Неудавшаяся карьера

               
     Если кто внимательно прочитает мои рассказы и воспоминания, то подумает, кем он только не был. Стройкой руководил, артистом работал, пел с эстрады, читал стихи, машины ремонтировал, гранитчиком-каменотесом работал, зубным техником был, статьи в армии писал, дедом Морозом был, наглядную агитацию оформлял, хирургом был, а я к этому могу добавить еще - был партийным  лидером, правда, небольшим. Партийная группа состояла из пяти человек: три врача, медсестра и я – партгрупорг. Оклад у хирурга был очень скромный – 110, представляете? Ладно бы еще платили все 110, так нет, высчитают профсоюзные, подоходные, бездетные, да еще по рублю за каждое дежурство, то есть за то, что пробы снимал на кухне. Это уж никуда не годится, я во студентах зарабатывал около трехсот. Что делать? Тогда, не знаю, как в Москве, а в Калинине и понятия не было – «конверт». Пришлось с другом Сашей Бражюнасом после работы ремонтровать битые и ржавые машины. Иногда приходилось трудиться и по ночам, зато чувствовалась отдача, можно было позволить и отпуск провести в приличном месте.

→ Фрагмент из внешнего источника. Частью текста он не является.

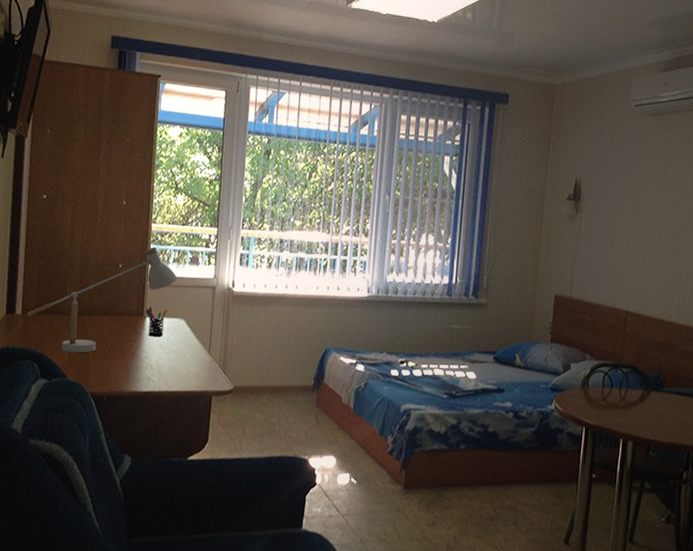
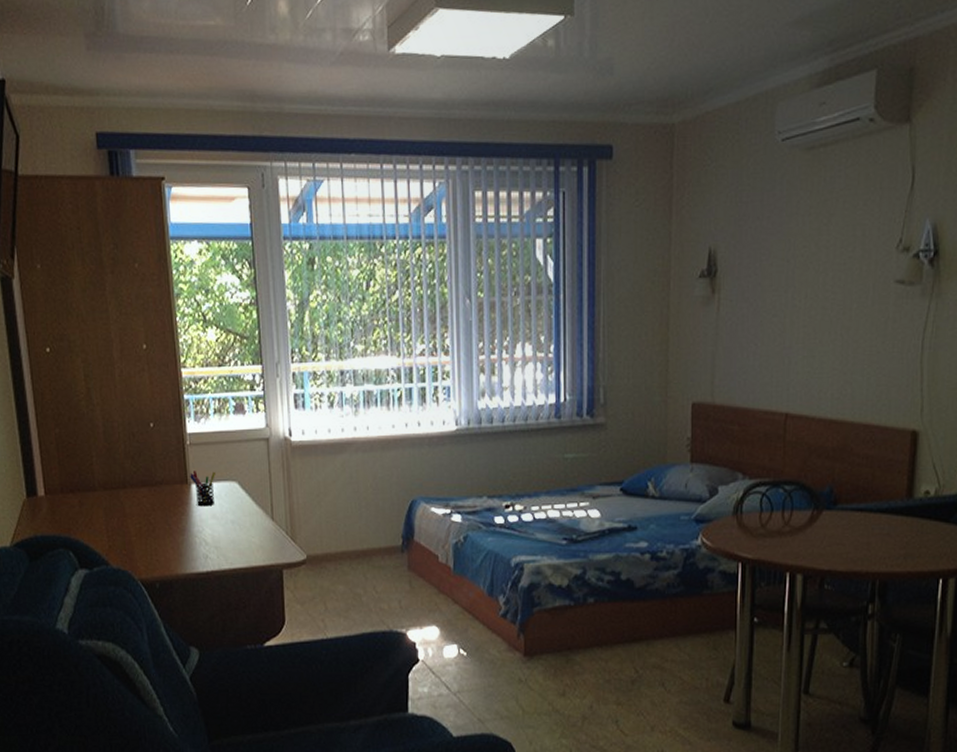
desk lamp: present [26,247,178,353] -> none [50,398,222,535]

     - Давай съездим в Польшу, Чехословакию, ГДР, - предложил Гена Костылев – сосед по гаражу, даже не он, а его жена, втроем, мол, веселее будет.
     Шестьсот рублей у меня было, и я решил, хоть разок, но побывать за границей. Сначала требовалось заиметь характеристику с работы. Какие проблемы? Людмила Александровна – заведующая хирургическим отделением – написала ее, подписала и отправила меня к главному на утверждение. Андрей Андреевич, так его звали, был добрейшей души человек, хотя старался выглядеть суровым и строгим.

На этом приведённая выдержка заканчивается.